OK, now I’m sitting here with a full brain, but nothing is coming out. The mental constipation factor has taken hold! Ugh! I had some really thought provoking things to say an hour ago, but had to finish up stuff for work since I took off early Friday to go to the concert.
While visiting our friend today, we talked about the pros and cons of living alone, quiet vs. background noise and our preferences. I said that one of the things I really enjoyed was having the choice of absolute silence or background noise in the form of the tv or pandora. Of course, I didn’t count things like Loki’s need to tell me all about her day several times, or Patches sitting next to my chair purring. Those are things I include in the silence. But I realized that when I’m writing, I prefer that it’s quiet because then what comes out through my fingers is my own thoughts or some kind of channeling, but it’s not affected by something else I’m hearing, be it song lyrics or movie dialogue. I think that’s part of the problem right now. I have a movie on in the other room, and though the actual words are muffled when my fingers are flying across the keyboard, I do still hear the noise. However, I think that the longer I were to sit here typing whatever came into my head, the less I would hear the noise from the tv, and the more I would hear the words from my heart, head or whoever or whatever might be talking through me at the moment.

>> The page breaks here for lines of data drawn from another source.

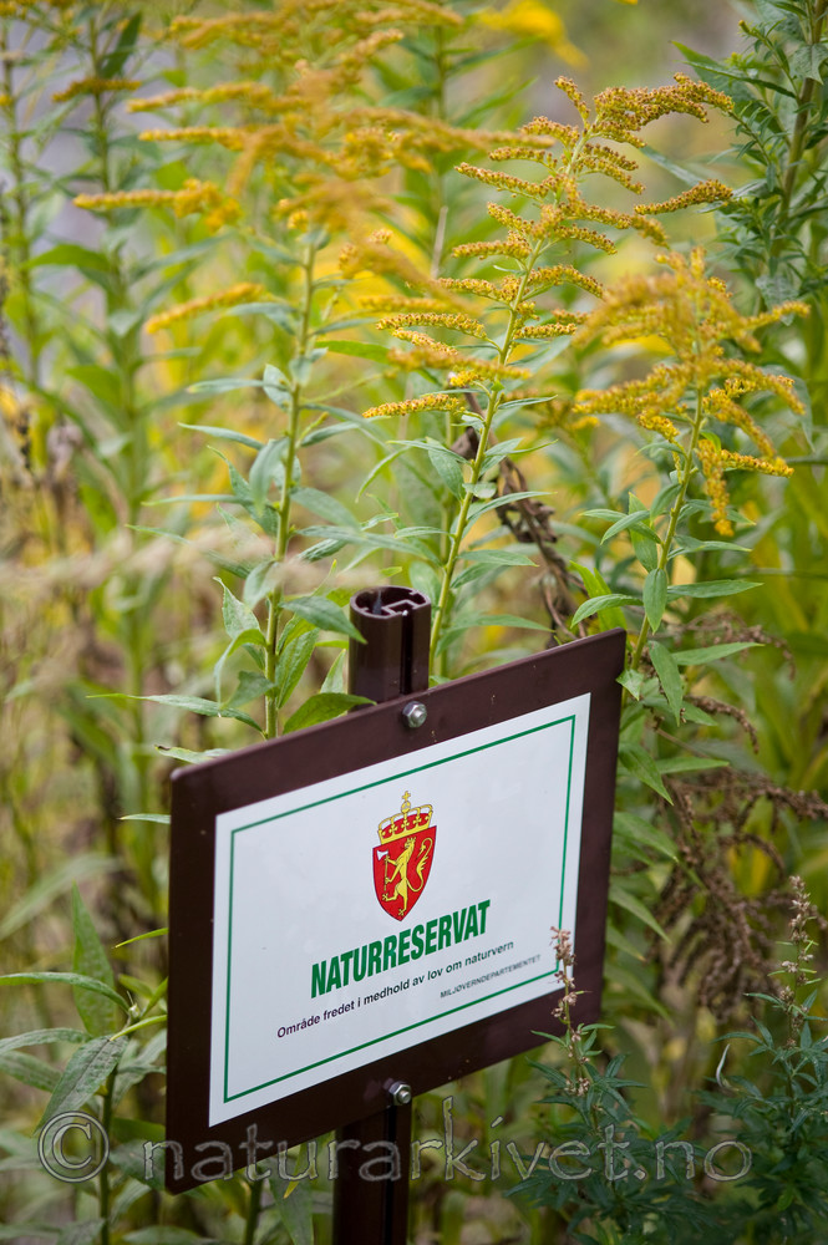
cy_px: 622
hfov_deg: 13.0
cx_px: 414
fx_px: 3629
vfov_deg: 19.5
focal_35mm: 105
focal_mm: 105
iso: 640
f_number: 3
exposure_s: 1/160
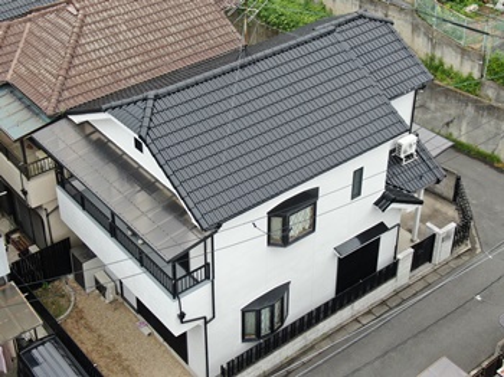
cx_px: 252
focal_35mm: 47
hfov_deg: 40.5
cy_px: 188
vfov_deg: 30.8
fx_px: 684
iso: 100
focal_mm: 8.42
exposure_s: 1/160
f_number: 3.8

Unfortunately, I can’t seem to keep the stream of thought going long enough to shut out the noise, and I’m too lazy to walk into the other room and mute the tv, so what will come out today may be slightly tinged by the outside stimuli I’m currently experiencing. It reminds me a bit of my trip to Trader Joe’s this afternoon. I wandered through, bought a bunch of food for the week, but left feeling like I had forgotten something, and when I finally got home and was putting the groceries away, I realized what I’d forgotten, so a trip to the Thousand Oaks Trader Joe’s is in order after work tomorrow. Maybe, subconsciously, I wanted to stop by there anyway so my mind intentionally left a couple of things out of my basket.
I think my family is starting to buy into the way too early holiday season the retail industry is pushing. We’re already discussing plans, guest lists and menus for Thanksgiving, which is bad enough (though Ostrich is officially off the menu because it not only doesn’t taste like chicken, but it doesn’t taste like turkey either, and frankly in this family, it had better be turkey and lots of it!!!) but Heather and I are finding ourselves in the toy department rather often, batting around ideas for the two youngsters we’ve added to our lists, not to mention a couple of older male “children”! The plotting, planning and Christmas rules have already been enacted. But at least it gives me plenty of time to figure out just what I want to do for everyone. I may even find an ounce or two of creativity in me, given the time to squeeze it out, much like the last bit of toothpaste at the bottom of the tube. Heck, I admit it. I’m getting into the silliness myself!
But as the outside noise is causing my mind to wander too much, I’ll call it a night with visions of sugarplums dancing.